Task item
Examine each line of the data. Copy the line if it includes the word "unconnected".
• • • •
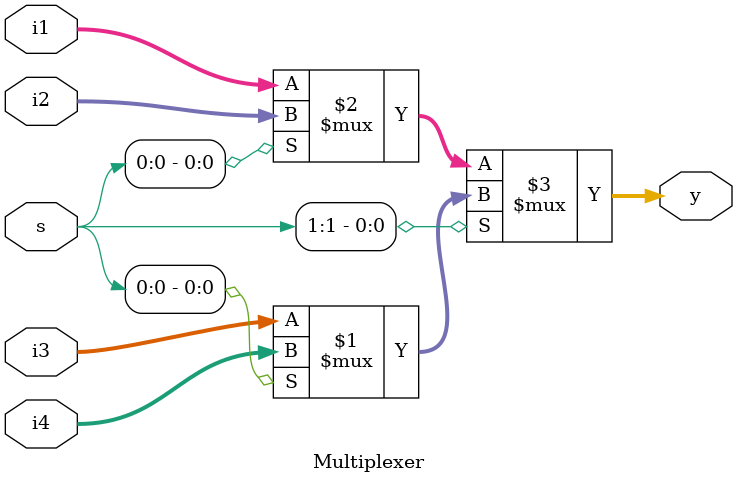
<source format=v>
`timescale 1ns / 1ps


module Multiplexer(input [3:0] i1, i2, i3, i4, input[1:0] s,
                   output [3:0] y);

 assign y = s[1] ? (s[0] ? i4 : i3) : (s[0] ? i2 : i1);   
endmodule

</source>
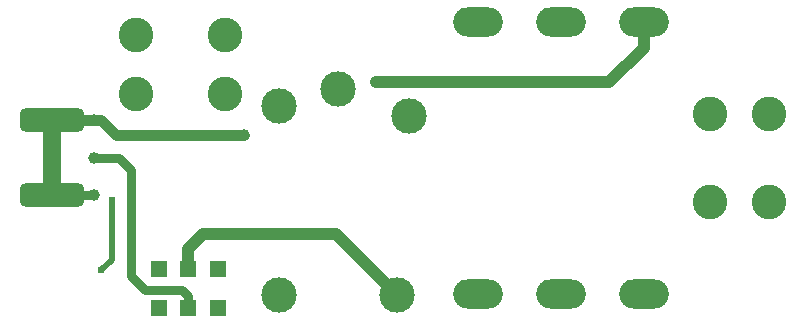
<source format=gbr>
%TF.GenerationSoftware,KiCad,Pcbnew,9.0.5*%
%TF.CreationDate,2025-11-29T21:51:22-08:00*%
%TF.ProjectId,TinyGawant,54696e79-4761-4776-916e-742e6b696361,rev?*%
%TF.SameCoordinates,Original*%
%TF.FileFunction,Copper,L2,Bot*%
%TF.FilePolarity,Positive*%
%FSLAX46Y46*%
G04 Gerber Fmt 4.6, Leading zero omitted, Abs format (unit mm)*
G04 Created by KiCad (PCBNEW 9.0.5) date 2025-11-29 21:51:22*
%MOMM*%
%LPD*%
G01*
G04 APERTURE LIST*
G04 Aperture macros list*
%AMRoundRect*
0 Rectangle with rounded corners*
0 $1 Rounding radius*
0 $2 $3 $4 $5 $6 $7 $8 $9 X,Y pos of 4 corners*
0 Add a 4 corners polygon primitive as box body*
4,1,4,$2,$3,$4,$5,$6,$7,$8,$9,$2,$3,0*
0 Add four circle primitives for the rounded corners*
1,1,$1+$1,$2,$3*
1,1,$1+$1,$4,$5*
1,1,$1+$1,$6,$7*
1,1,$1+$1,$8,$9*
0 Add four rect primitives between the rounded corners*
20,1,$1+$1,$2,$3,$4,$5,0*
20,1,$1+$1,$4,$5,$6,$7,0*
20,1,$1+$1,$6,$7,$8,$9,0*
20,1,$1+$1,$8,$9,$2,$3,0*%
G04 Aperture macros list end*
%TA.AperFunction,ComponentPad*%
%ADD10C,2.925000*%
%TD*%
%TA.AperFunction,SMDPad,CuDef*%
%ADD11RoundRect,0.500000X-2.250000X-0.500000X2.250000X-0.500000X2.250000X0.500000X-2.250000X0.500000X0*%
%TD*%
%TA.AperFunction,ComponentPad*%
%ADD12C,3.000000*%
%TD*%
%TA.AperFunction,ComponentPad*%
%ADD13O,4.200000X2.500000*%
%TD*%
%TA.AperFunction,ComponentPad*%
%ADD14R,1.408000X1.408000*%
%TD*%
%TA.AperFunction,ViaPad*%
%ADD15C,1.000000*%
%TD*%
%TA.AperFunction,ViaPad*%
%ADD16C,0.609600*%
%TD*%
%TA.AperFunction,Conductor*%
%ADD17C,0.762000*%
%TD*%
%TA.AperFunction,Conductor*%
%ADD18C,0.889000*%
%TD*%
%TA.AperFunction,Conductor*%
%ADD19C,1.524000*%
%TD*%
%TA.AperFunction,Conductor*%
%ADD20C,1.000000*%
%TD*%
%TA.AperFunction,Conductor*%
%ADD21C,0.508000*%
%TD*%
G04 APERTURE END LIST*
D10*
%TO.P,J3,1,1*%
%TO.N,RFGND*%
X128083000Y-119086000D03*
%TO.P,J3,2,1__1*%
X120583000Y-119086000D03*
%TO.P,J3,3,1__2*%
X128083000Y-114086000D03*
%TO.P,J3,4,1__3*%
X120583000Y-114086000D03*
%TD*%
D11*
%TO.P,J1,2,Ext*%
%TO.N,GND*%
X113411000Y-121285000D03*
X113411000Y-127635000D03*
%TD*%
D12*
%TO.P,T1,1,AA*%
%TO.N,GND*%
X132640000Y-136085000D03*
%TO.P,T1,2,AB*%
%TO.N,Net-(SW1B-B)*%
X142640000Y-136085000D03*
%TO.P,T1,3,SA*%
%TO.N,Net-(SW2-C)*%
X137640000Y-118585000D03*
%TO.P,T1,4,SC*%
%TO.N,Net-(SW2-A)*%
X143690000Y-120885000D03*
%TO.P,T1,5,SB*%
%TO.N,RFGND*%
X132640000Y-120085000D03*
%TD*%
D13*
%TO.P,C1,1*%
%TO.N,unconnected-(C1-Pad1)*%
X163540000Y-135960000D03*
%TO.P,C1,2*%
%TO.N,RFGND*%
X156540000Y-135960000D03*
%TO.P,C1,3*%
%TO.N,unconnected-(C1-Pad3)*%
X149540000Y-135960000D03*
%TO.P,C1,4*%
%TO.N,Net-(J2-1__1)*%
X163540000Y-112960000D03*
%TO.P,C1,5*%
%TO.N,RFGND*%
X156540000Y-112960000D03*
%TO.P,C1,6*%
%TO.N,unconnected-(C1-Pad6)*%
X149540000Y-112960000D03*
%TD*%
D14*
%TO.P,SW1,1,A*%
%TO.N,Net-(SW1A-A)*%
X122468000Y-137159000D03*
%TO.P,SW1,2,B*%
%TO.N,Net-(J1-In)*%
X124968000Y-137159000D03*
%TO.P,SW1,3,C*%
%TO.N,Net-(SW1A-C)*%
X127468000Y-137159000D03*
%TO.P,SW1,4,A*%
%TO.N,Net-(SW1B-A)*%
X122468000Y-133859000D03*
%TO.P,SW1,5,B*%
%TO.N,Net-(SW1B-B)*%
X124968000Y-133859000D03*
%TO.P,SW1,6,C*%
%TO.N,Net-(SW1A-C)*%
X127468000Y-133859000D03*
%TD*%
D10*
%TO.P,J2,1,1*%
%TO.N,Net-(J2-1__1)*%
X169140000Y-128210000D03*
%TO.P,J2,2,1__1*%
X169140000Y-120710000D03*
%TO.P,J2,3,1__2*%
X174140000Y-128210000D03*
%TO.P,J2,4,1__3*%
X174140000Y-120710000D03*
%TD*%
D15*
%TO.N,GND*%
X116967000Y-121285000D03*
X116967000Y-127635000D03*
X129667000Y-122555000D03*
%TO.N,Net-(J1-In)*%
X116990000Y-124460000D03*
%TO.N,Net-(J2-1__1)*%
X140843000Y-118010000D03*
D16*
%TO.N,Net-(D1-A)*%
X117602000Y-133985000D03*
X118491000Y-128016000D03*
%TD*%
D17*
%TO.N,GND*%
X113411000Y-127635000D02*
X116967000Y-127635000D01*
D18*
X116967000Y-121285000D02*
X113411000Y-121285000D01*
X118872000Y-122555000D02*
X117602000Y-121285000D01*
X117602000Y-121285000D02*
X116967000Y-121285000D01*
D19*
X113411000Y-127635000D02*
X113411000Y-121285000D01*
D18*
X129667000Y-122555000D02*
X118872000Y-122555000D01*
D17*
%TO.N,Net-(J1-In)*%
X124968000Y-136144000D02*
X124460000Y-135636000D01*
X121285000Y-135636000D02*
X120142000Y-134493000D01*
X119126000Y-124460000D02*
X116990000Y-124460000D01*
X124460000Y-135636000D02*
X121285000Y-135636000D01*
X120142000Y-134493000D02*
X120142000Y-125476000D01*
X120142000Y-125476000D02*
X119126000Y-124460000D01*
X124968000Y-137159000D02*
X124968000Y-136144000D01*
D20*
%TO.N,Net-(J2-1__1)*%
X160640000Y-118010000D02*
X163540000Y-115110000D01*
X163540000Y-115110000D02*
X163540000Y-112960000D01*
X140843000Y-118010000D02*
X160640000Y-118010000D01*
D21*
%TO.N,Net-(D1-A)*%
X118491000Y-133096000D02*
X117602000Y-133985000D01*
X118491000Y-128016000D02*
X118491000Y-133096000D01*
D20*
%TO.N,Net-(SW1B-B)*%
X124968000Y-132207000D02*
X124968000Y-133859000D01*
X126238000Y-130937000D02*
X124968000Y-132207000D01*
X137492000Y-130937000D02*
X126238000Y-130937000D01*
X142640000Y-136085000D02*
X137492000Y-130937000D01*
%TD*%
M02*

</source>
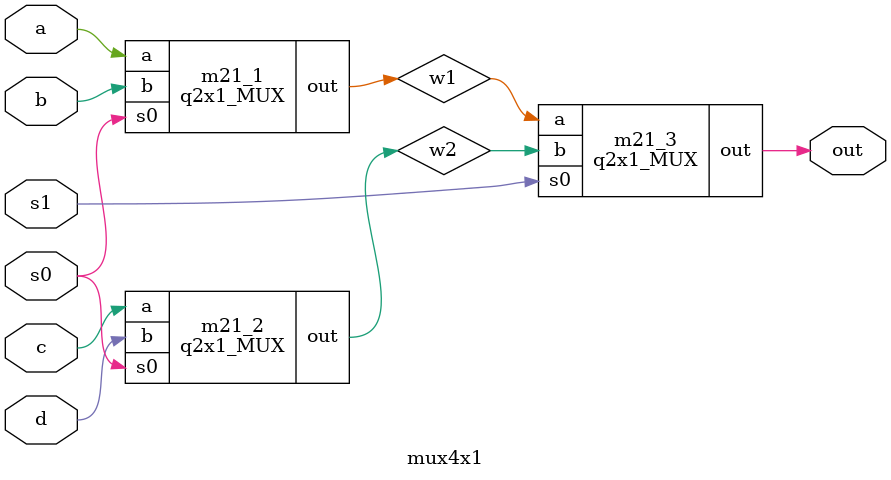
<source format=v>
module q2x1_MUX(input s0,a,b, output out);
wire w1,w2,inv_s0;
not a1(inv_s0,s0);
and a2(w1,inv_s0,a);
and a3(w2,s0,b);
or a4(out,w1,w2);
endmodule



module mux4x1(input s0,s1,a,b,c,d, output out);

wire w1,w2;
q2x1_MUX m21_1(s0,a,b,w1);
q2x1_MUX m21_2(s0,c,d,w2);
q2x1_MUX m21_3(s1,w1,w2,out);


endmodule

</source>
• • • •
Response for this exercise
%TO.N,unconnected-(C1-Pad1)*%
%TO.N,unconnected-(C1-Pad3)*%
%TO.N,unconnected-(C1-Pad6)*%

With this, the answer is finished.